*** Data records ***
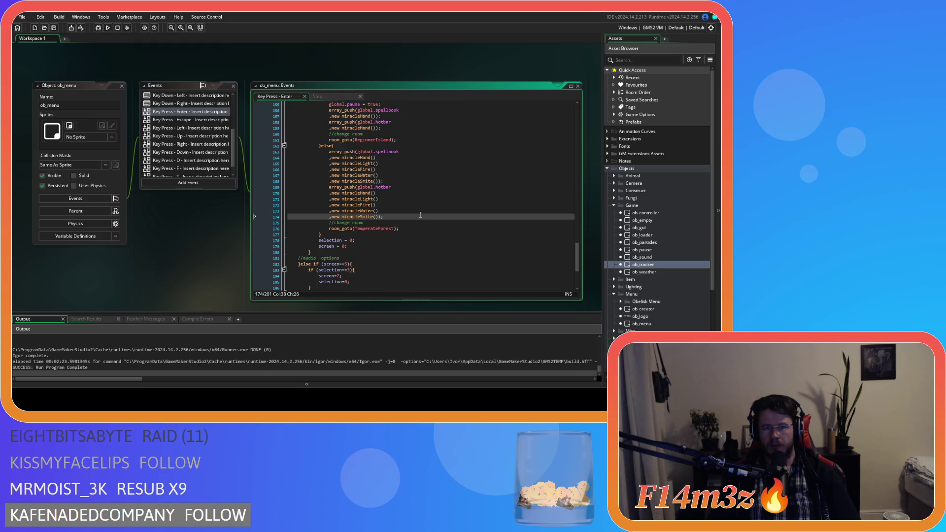
scroll(420, 215, up, 3)
click(426, 188)
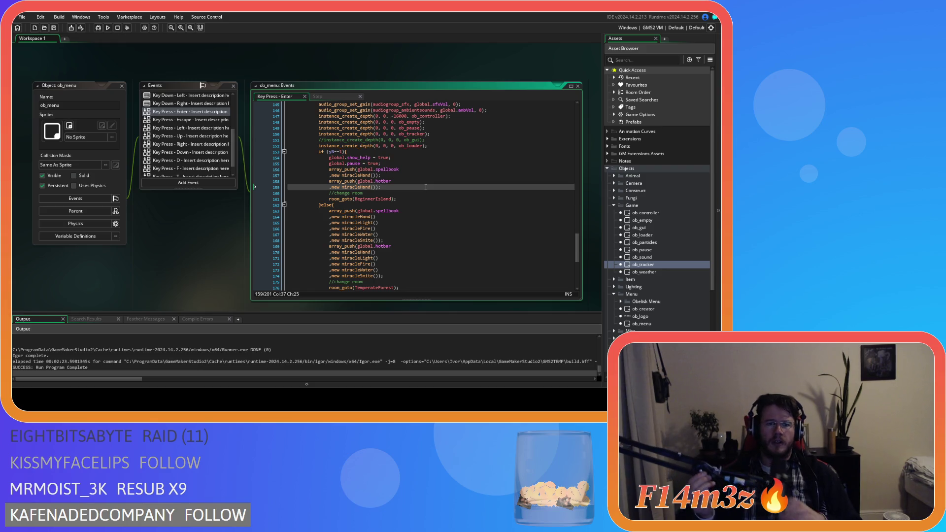
middle_click(414, 134)
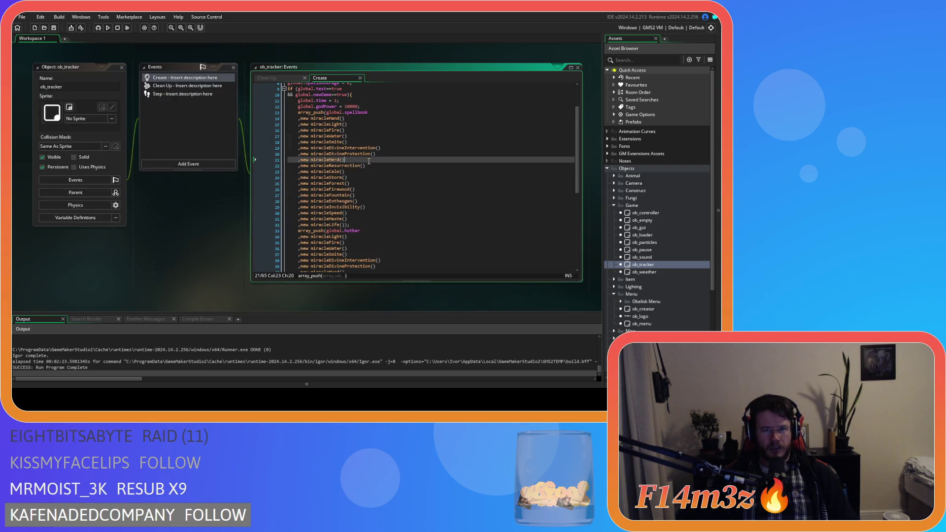
Copy the miracleHand() entry and paste it on a new line under the hotbar push.
drag(345, 119, 300, 123)
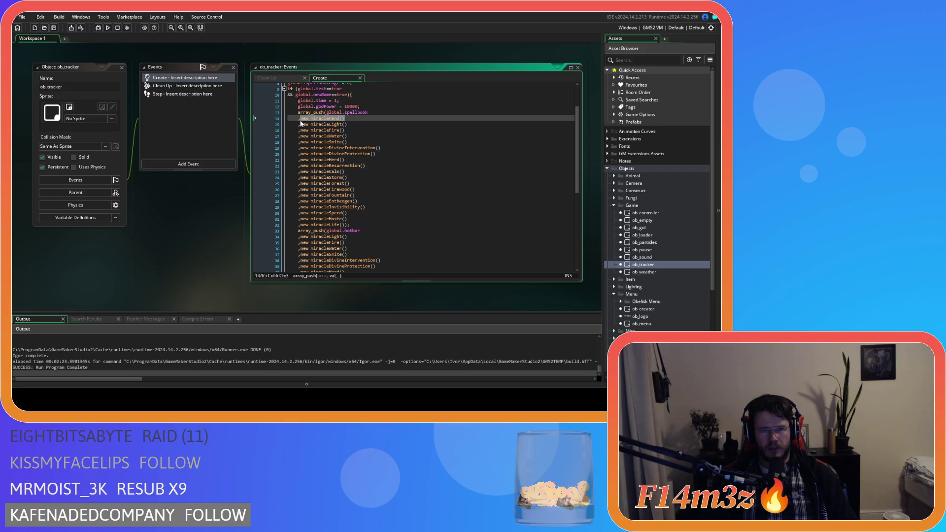
key(ctrl+c)
click(368, 231)
key(Return)
key(ctrl+v)
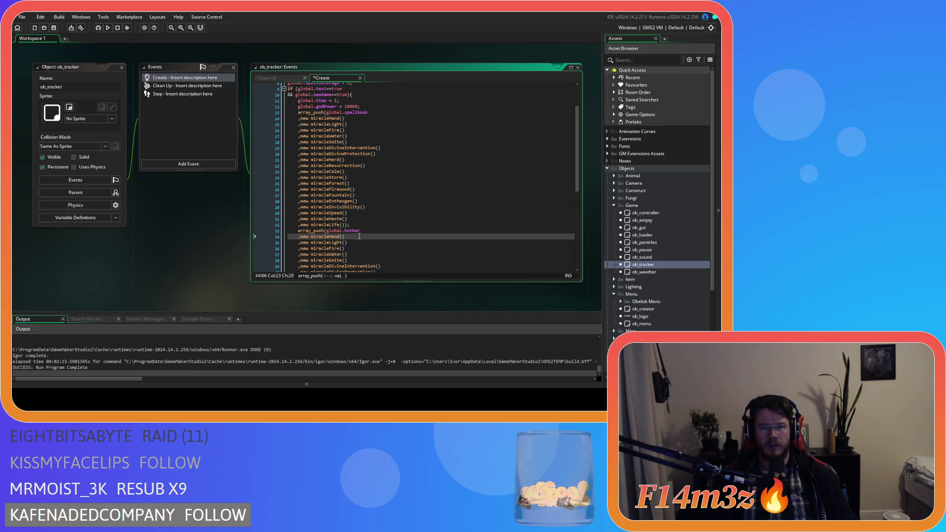
Select the spellbook and hotbar filling blocks and delete them from the Create code.
scroll(359, 236, up, 3)
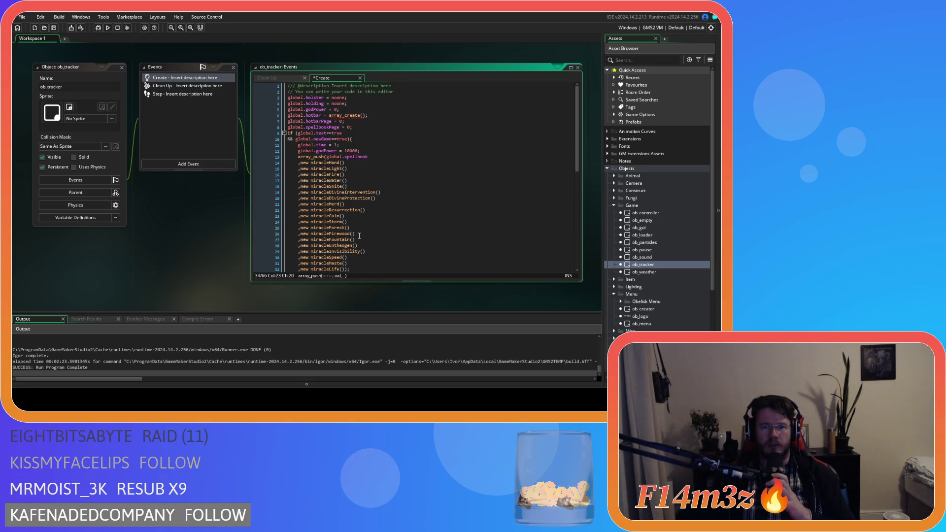
scroll(360, 236, down, 8)
click(353, 255)
drag(359, 256, 298, 156)
scroll(320, 197, up, 7)
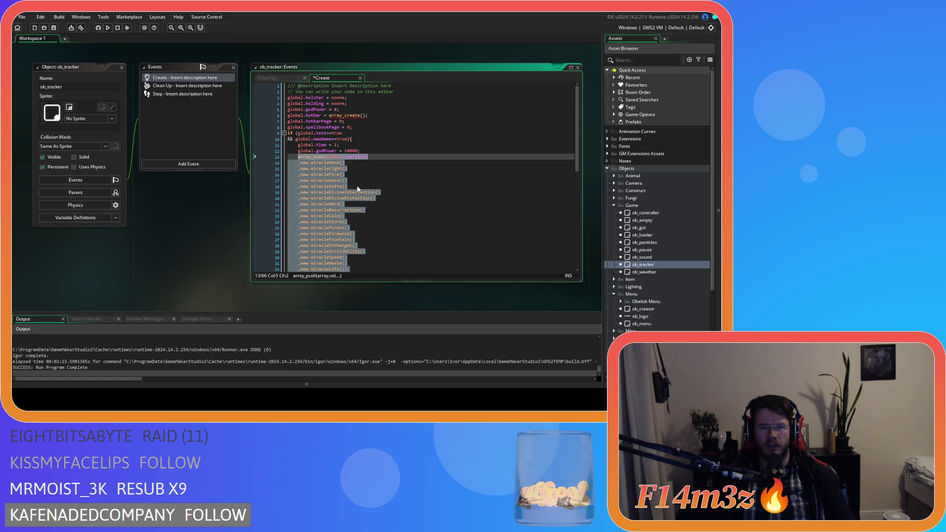
key(BackSpace)
key(BackSpace)
key(BackSpace)
key(BackSpace)
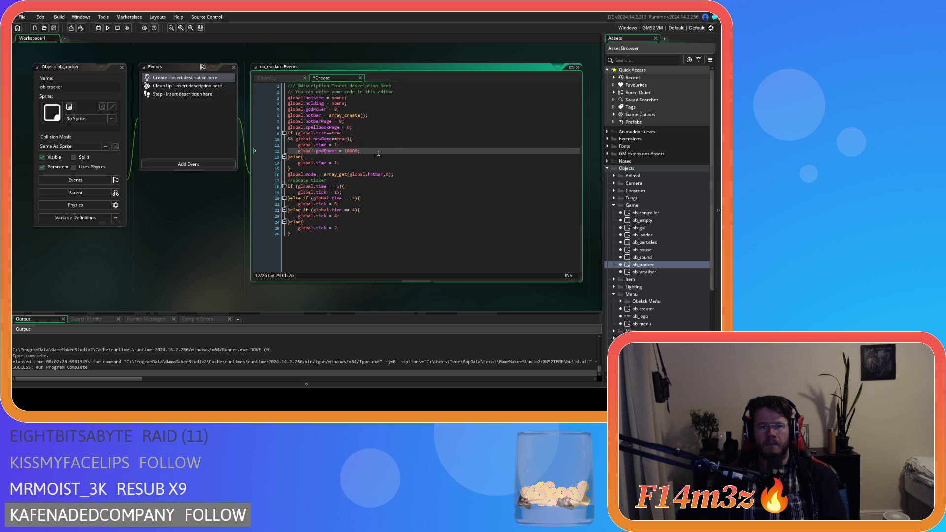
In Key Press - T, replace the show_help check with the pasted miracle lists and save.
scroll(200, 220, up, 5)
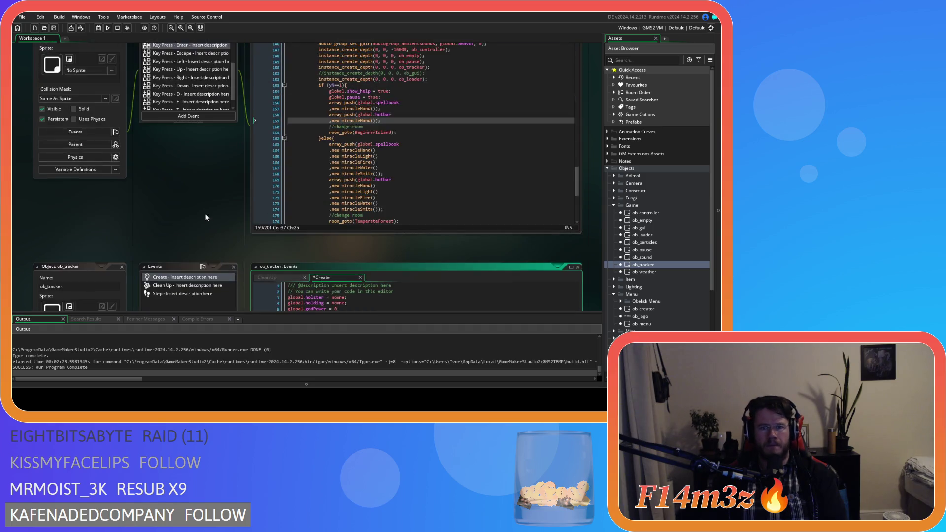
scroll(212, 205, down, 3)
scroll(187, 104, down, 1)
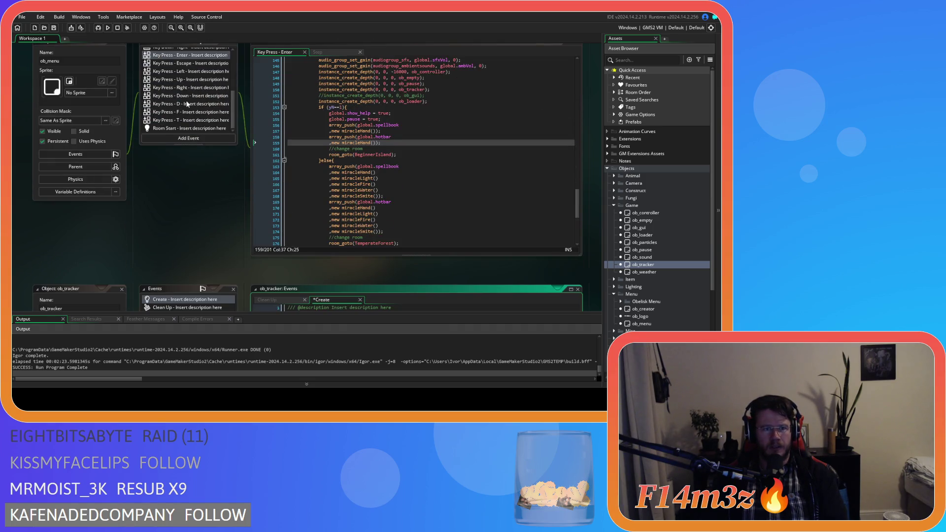
click(188, 123)
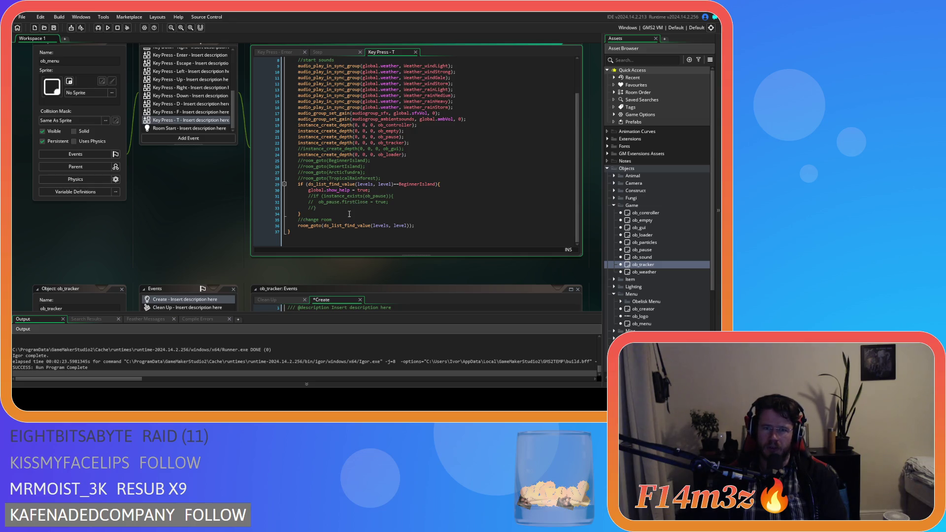
click(377, 189)
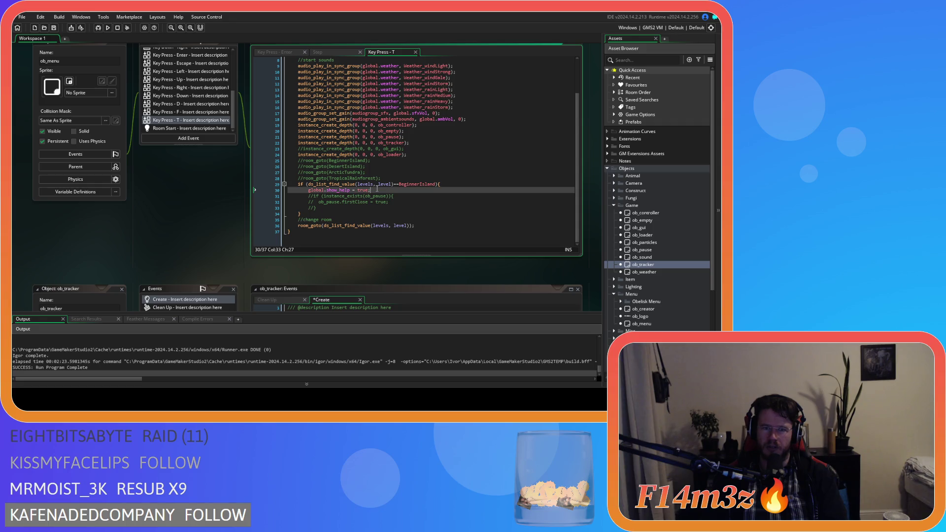
drag(309, 215, 299, 163)
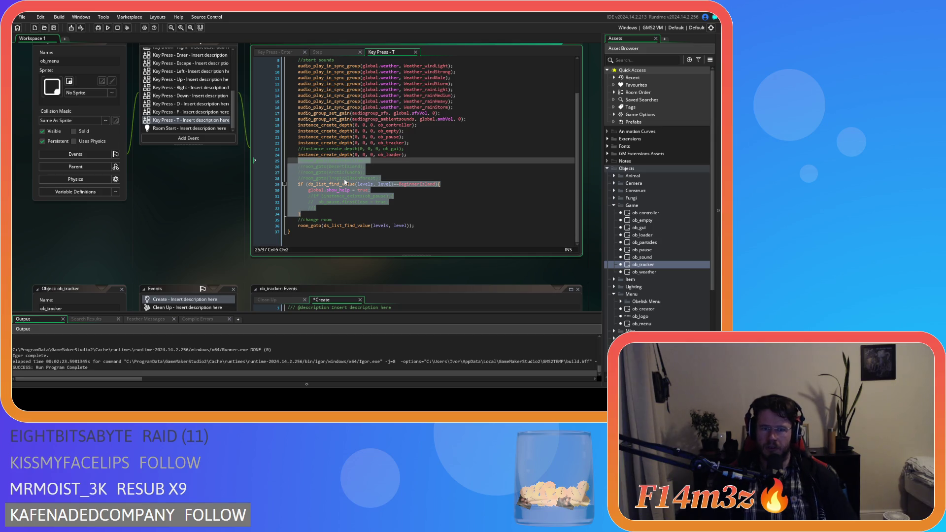
key(ctrl+v)
scroll(372, 199, up, 9)
key(ctrl+s)
Review the pasted spellbook list, then close all open editor windows.
click(397, 163)
scroll(395, 164, down, 8)
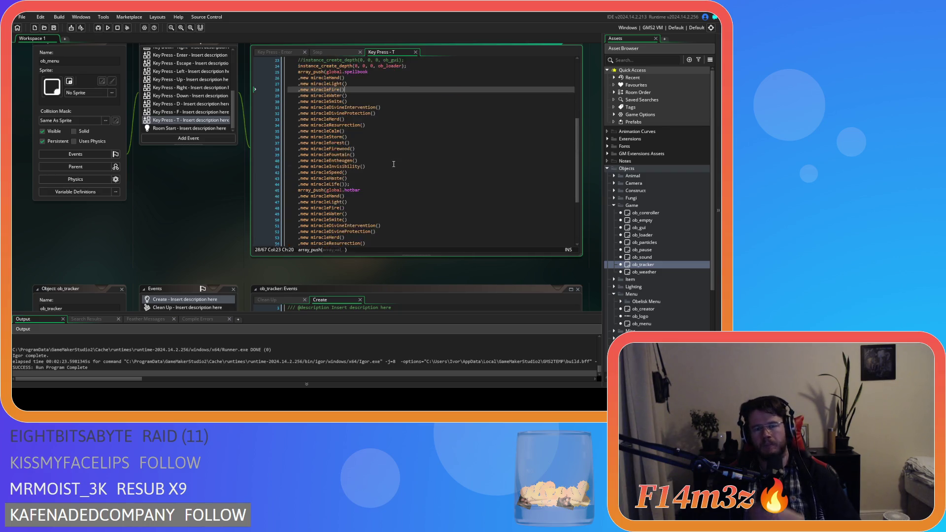
scroll(393, 163, up, 8)
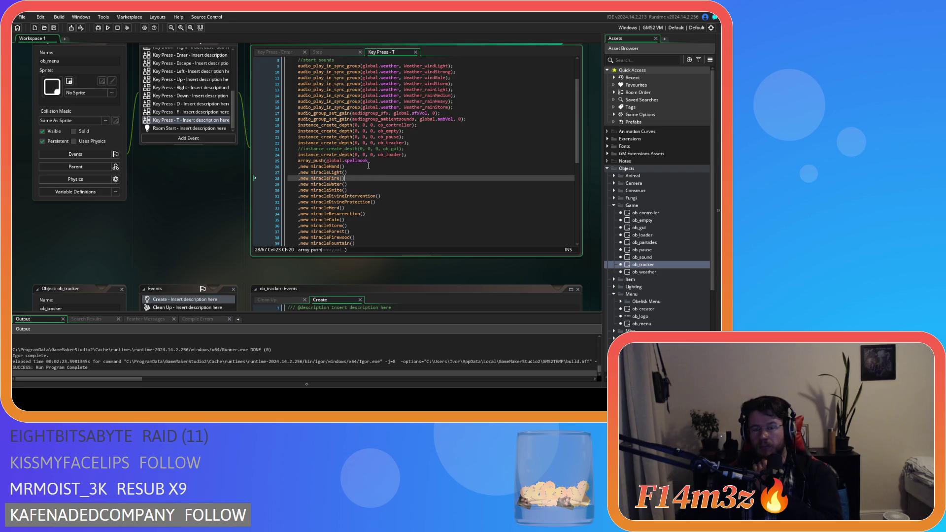
scroll(369, 165, up, 3)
*** End of Data records ***
[What is expected]
Repeat the material above verbatim. Leave the pictures behind.

[Expected output]
scroll(420, 215, up, 3)
click(426, 188)
middle_click(414, 134)
Copy the miracleHand() entry and paste it on a new line under the hotbar push.
drag(345, 119, 300, 123)
key(ctrl+c)
click(368, 231)
key(Return)
key(ctrl+v)
Select the spellbook and hotbar filling blocks and delete them from the Create code.
scroll(359, 236, up, 3)
scroll(360, 236, down, 8)
click(353, 255)
drag(359, 256, 298, 156)
scroll(320, 197, up, 7)
key(BackSpace)
key(BackSpace)
key(BackSpace)
key(BackSpace)
In Key Press - T, replace the show_help check with the pasted miracle lists and save.
scroll(200, 220, up, 5)
scroll(212, 205, down, 3)
scroll(187, 104, down, 1)
click(188, 123)
click(377, 189)
drag(309, 215, 299, 163)
key(ctrl+v)
scroll(372, 199, up, 9)
key(ctrl+s)
Review the pasted spellbook list, then close all open editor windows.
click(397, 163)
scroll(395, 164, down, 8)
scroll(393, 163, up, 8)
scroll(369, 165, up, 3)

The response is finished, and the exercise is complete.